現有のP−1哨戒機は全てがこのG型に置き換えられているが、そもそも後継となるP−2哨戒機やE−4/JSM早期警戒管制機の導入が進み、順次退役が進んでいた機体であった。
『えぇ左下、巡洋艦らしい船舶視認。数えぇ、9、、10隻。』
国防海軍硫黄島航空基地から離陸したP−1Gは、国籍不明の艦艇群に対して接近を試みていた。
『このまま回り込んで、左からいこうか−−−』
艦艇群右後方から大きく左に旋回し、10隻を遠目で確認しながらその進路上を横切る構えをとる。

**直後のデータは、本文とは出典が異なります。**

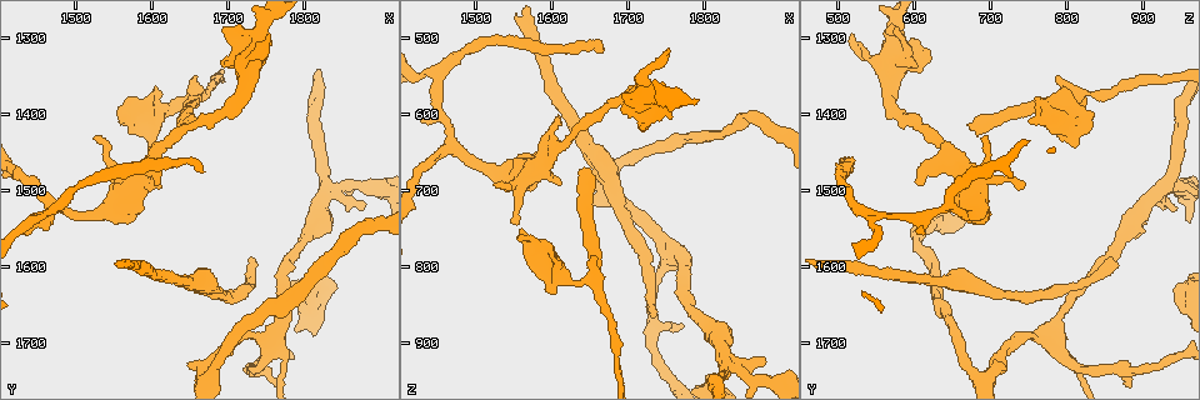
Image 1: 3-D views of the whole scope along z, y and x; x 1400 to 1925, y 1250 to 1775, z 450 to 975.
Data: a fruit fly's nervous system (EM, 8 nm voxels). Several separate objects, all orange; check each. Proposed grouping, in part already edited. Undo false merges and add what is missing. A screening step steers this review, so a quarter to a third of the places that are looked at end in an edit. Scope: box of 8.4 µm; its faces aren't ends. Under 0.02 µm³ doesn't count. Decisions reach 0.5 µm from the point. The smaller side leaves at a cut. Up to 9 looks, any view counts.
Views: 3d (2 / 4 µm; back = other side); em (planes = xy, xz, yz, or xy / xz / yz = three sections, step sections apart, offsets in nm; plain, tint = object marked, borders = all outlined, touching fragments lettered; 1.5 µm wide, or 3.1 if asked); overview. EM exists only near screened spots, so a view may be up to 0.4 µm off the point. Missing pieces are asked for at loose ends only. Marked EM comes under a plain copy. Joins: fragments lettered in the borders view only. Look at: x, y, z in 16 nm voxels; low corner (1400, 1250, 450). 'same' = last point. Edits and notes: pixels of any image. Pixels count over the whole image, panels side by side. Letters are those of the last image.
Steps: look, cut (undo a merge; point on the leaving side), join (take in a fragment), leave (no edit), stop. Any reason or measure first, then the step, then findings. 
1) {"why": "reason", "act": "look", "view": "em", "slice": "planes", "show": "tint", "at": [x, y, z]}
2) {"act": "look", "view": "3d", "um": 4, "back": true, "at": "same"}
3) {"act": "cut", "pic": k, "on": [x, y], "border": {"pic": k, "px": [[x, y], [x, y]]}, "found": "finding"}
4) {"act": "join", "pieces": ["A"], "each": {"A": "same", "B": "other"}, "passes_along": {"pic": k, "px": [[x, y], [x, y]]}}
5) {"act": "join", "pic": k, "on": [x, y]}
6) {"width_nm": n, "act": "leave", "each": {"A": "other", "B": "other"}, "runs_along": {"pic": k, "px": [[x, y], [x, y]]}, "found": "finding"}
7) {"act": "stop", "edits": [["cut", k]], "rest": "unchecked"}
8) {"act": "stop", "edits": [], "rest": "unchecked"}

{"why": "abrupt turn", "act": "look", "view": "3d", "um": 4, "at": [1450, 1535, 560]}

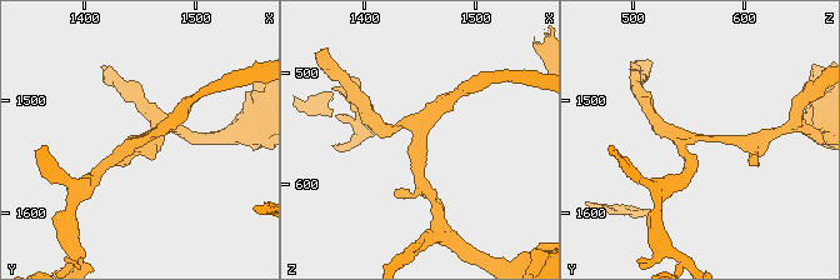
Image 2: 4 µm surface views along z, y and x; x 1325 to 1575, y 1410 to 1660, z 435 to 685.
{"arms": 3, "why": "shape alone is not enough", "act": "look", "view": "em", "slice": "planes", "show": "borders", "at": [1450, 1534, 556]}

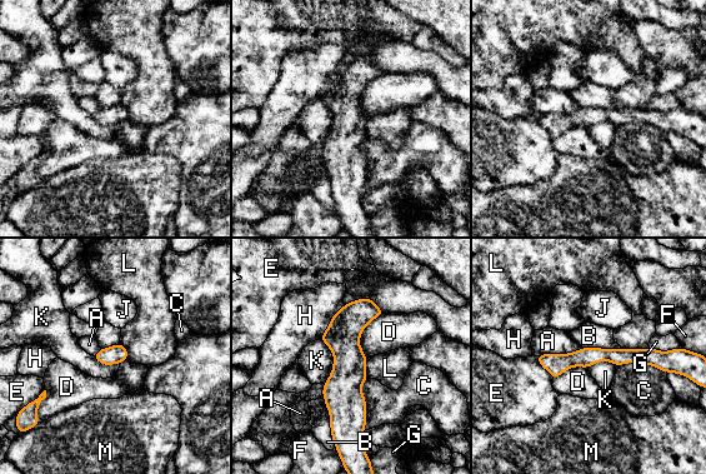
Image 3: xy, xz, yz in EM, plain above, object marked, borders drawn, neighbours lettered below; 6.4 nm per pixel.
{"width_nm": 120, "longest_contact_nm": ["C", 340], "act": "leave", "each": {"A": "other", "B": "other", "C": "other", "D": "other", "E": "other", "F": "other", "G": "other", "H": "other", "J": "other", "K": "other", "L": "other", "M": "other"}, "found": "all the same neuron"}

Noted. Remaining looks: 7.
{"why": "an open end", "act": "look", "view": "em", "um": 3.1, "slice": "planes", "show": "borders", "at": [1690, 1290, 575]}

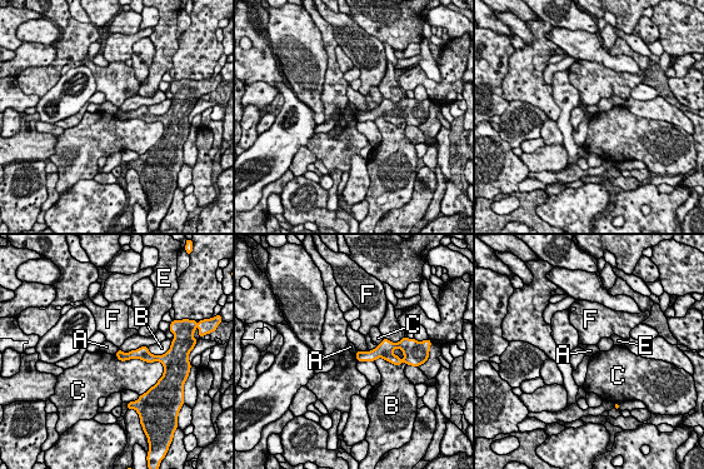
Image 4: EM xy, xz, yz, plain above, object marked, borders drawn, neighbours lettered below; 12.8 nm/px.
{"act": "leave", "each": {"A": "other", "B": "other", "C": "other", "E": "other", "F": "other"}, "border": {"pic": 4, "px": [[119, 349], [115, 354]]}, "found": "no lettered fragment goes on from it"}

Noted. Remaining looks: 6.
{"why": "free end", "act": "look", "view": "em", "slice": "planes", "show": "borders", "at": [1655, 1355, 785]}

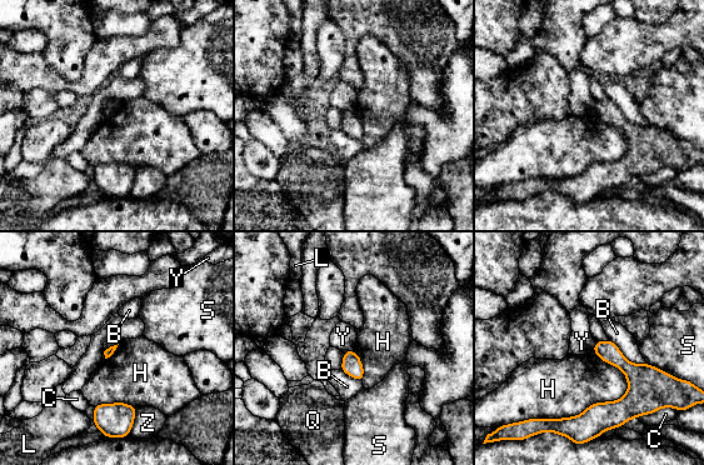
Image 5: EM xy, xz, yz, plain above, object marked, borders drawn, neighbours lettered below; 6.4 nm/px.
{"act": "leave", "each": {"B": "other", "C": "other", "H": "other", "L": "other", "Q": "other", "S": "other", "Y": "other", "Z": "other"}, "border": {"pic": 5, "px": [[624, 373], [618, 399], [539, 419]]}, "found": "no lettered fragment goes on from it"}

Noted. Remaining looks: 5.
{"why": "thin end", "act": "look", "view": "3d", "um": 4, "at": [1880, 1515, 920]}

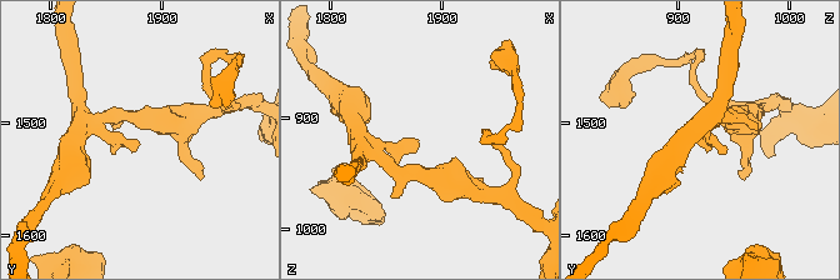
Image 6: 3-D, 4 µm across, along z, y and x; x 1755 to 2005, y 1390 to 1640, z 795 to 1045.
{"why": "now the EM", "act": "look", "view": "em", "slice": "xz", "step": 8, "show": "borders", "at": [1878, 1516, 920]}

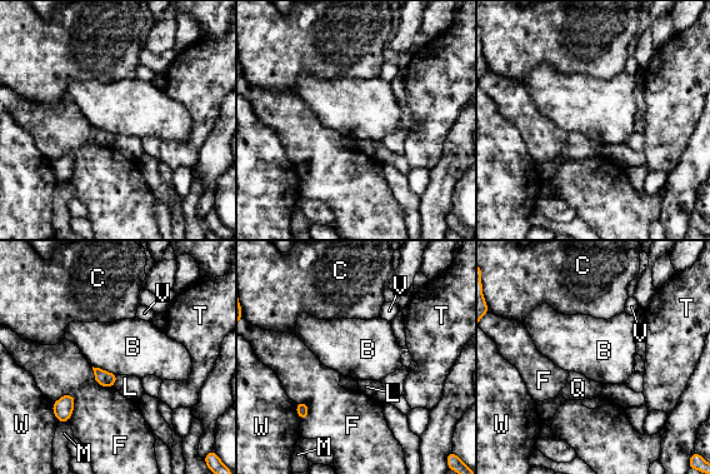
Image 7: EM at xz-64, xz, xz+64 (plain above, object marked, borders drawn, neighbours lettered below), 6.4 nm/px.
{"act": "look", "view": "em", "slice": "planes", "show": "borders", "at": "same"}

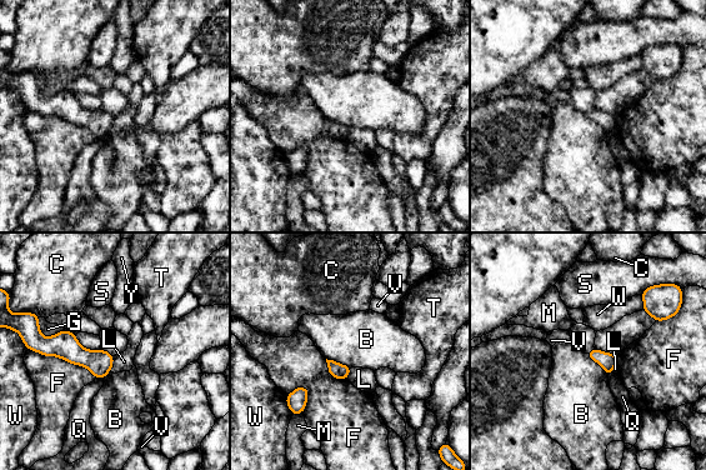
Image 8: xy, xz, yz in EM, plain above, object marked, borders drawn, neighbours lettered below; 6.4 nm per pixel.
{"act": "leave", "each": {"B": "other", "C": "other", "F": "other", "G": "other", "L": "other", "M": "other", "Q": "other", "S": "other", "T": "other", "V": "other", "W": "other", "Y": "other"}, "border": {"pic": 8, "px": [[326, 358], [346, 364], [350, 368]]}, "found": "no lettered fragment goes on from it"}

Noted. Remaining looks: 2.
{"act": "stop", "edits": [], "rest": "unchecked"}

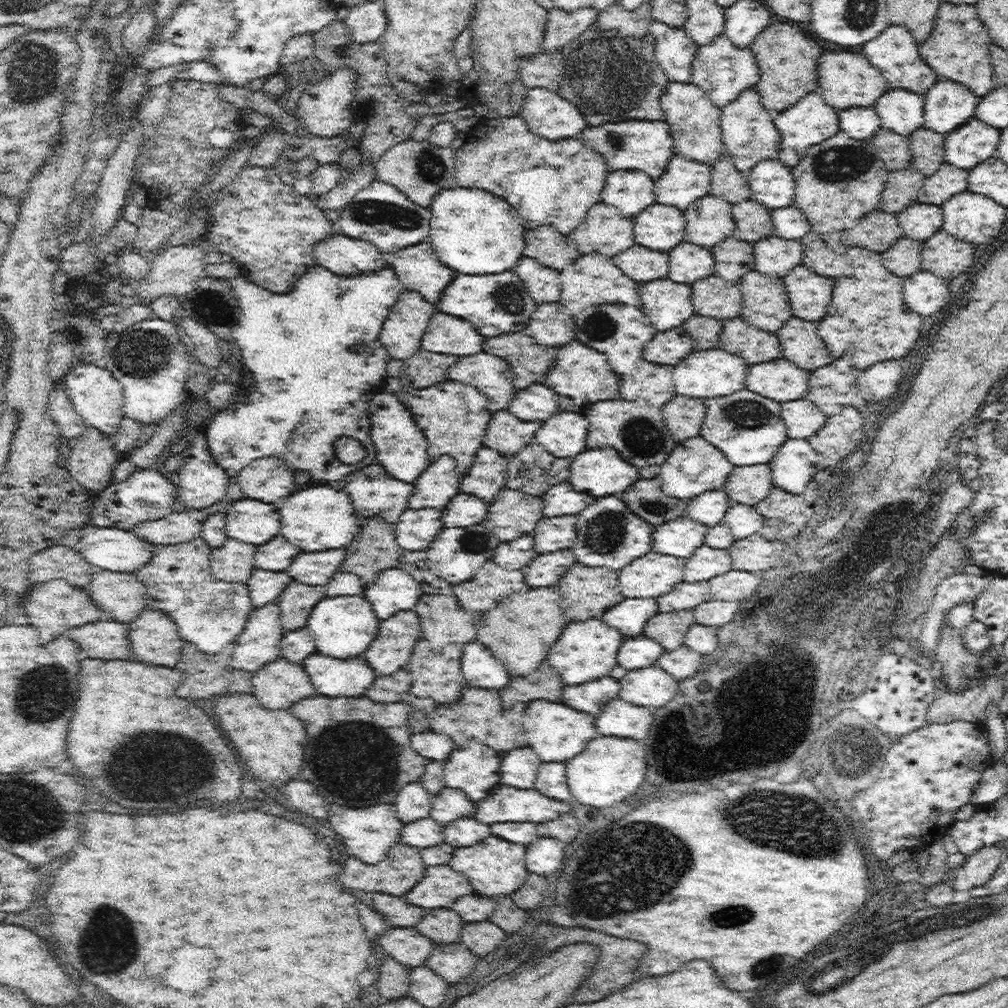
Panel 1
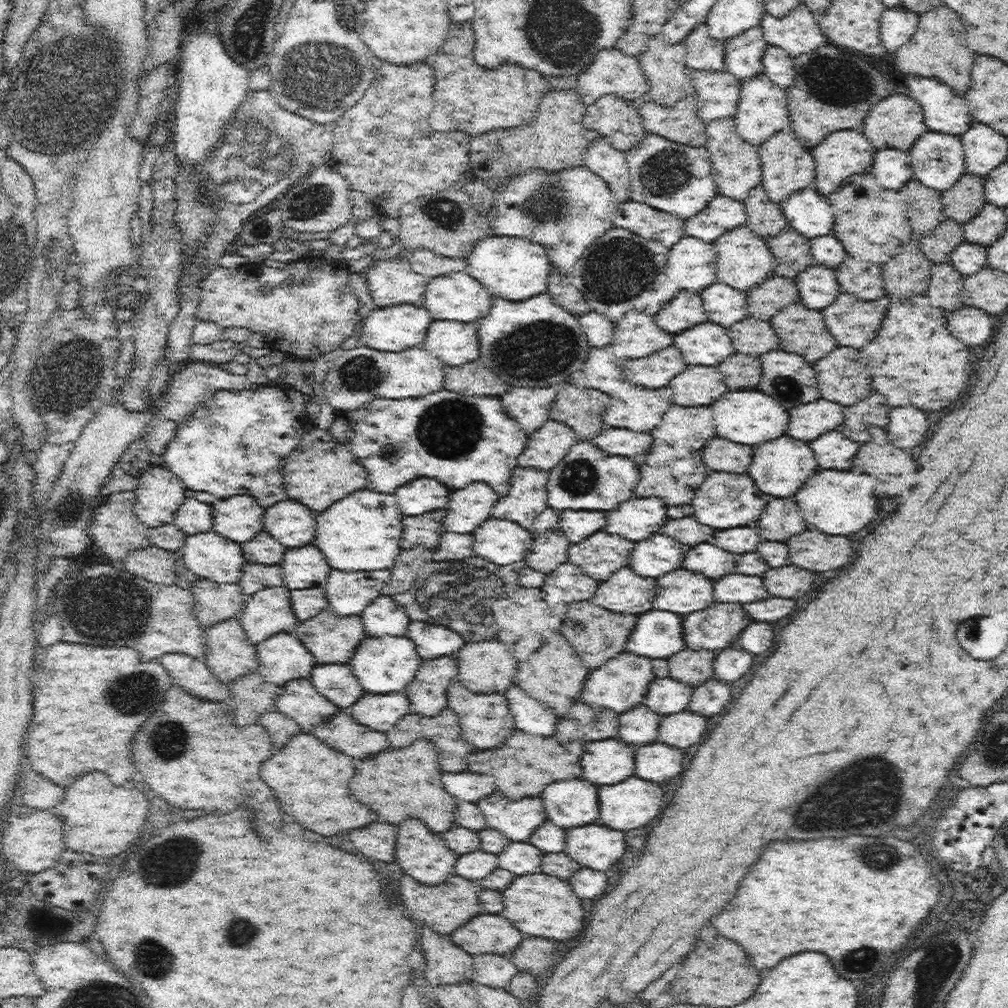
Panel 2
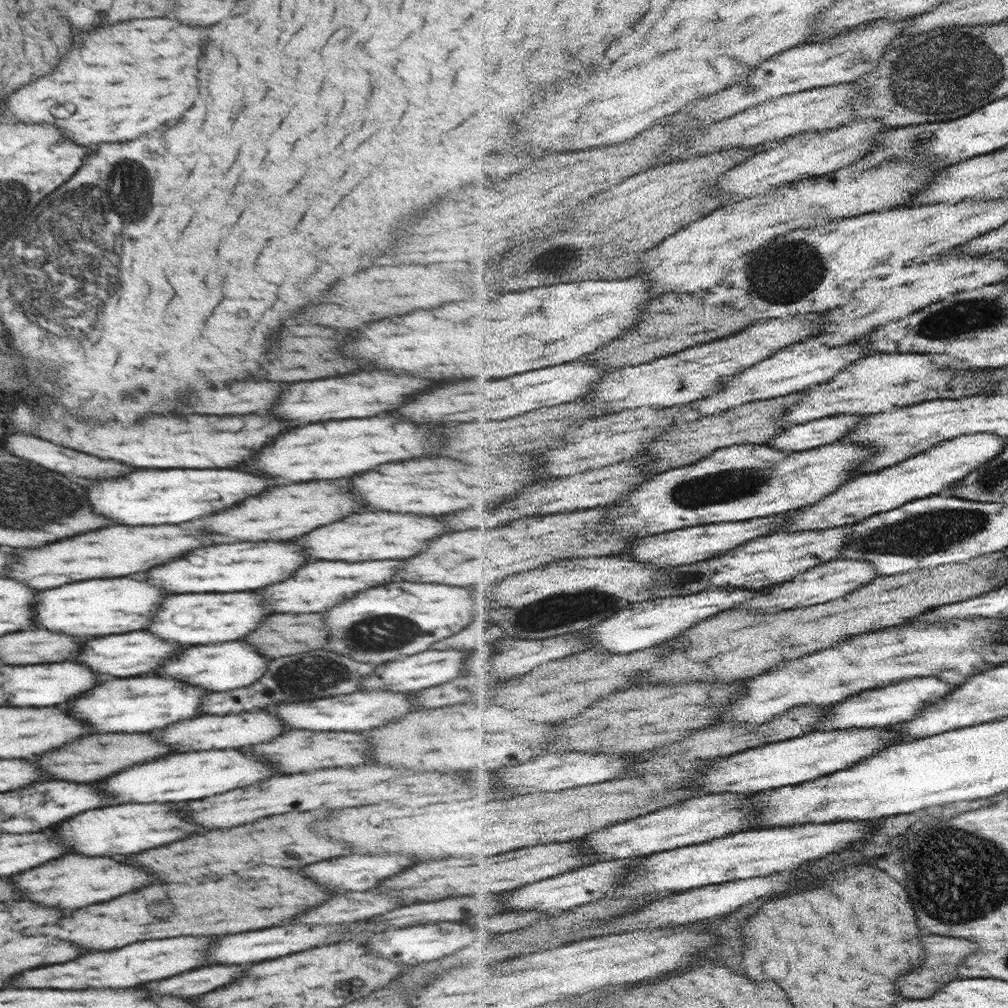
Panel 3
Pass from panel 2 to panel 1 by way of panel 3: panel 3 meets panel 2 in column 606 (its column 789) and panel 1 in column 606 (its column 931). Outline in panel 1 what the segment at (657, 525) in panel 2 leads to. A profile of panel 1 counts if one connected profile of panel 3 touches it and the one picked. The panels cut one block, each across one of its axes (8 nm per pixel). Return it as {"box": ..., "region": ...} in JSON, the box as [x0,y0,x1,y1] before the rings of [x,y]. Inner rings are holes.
{"box":[570,449,641,498],"region":[[[588,449],[577,455],[570,464],[570,476],[574,490],[596,498],[617,496],[626,493],[630,486],[641,479],[640,469],[624,461],[616,449]]]}

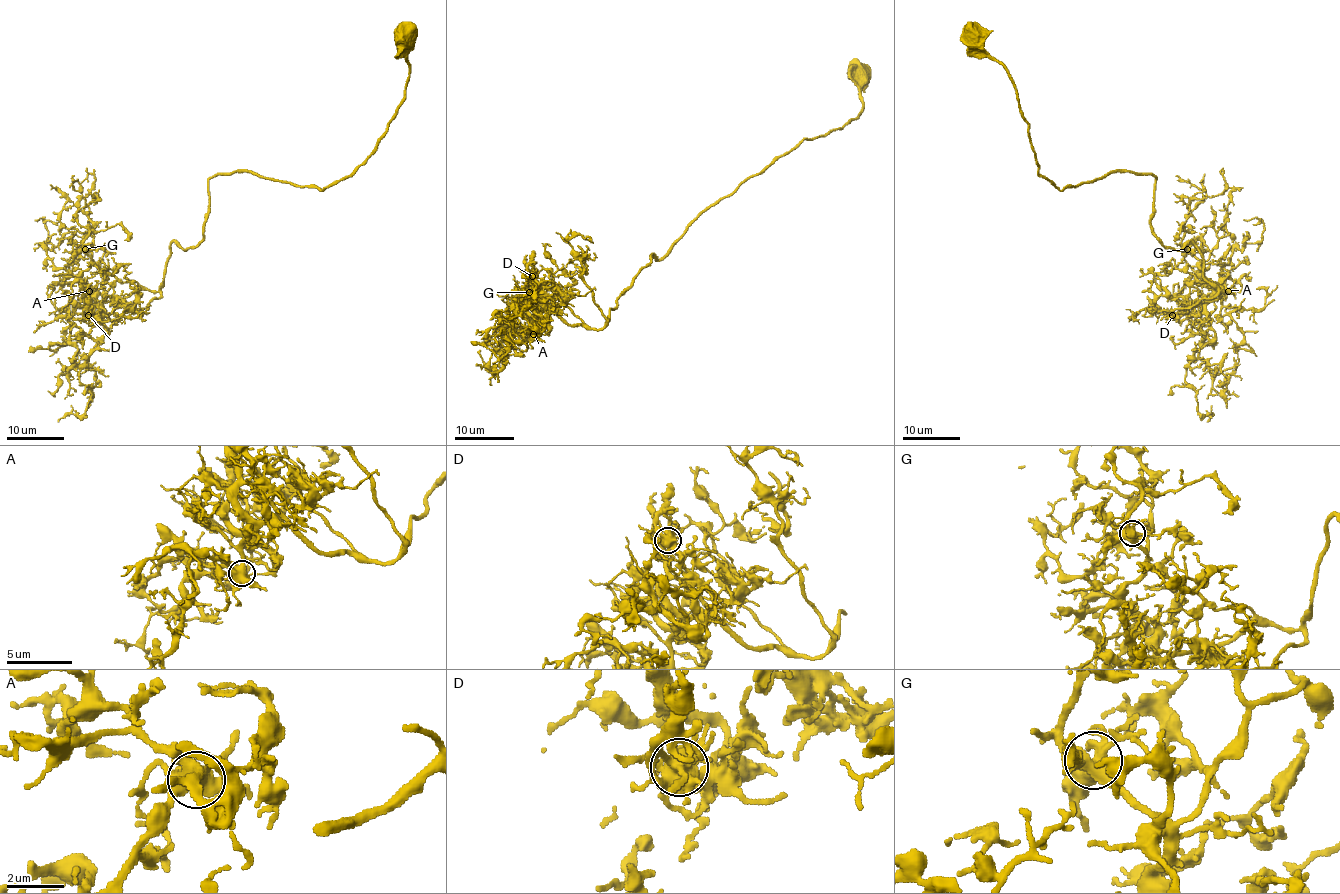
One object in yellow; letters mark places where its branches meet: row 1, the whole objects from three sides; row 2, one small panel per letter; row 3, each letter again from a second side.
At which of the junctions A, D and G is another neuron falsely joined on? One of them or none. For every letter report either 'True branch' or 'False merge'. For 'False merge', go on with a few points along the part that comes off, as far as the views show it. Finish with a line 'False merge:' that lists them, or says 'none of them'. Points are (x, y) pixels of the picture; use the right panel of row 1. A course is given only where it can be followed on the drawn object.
A: True branch
D: True branch
G: True branch
False merge: none of them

『−−−アビームついたアプローチ。3、2、1、マークアビーム。』
『えぇカメラ中央、横陣の艦艇10隻前から撮影中。たぶん巡洋艦で、えぇ主砲指向無し、灯火無し。Hull number見えない』
国籍不明の艦艇群の進行方向の目の前を通過した。今の所は攻撃の意思は読み取れない。灯火管制が行われているようで、また日が落ちているためか艦艇番号等は確認できなかった。
『ネクスト。アビームポジション、後ろから真ん中割って入る。』
『今カメラ中央、横陣の前から見て右2隻撮影中。砲塔が、あぁ3基。前2基とうしろ1基。3基とも2門、未だ指向無し。』
大きく旋回し、国籍不明艦艇群の進行方向に向かい合うように右側から通過して、その様子が告げられる。
『ネクストアビーム、アプローチついた。割って入る3、2、1、マークアビーム』
『今カメラ中央、後ろから左の2隻撮影中。えぇHull number、一隻が、あぁ441。印章見えた、国籍は、、これは、レンツ。国籍レンツ帝国』
フリト帝政国からの提供で、主要国の国旗や軍旗についてはここ数ヶ月で情報が伝わっていた。手元のファイルで探したところ、おそらくレンツ帝国の帝国海軍であることが判明する。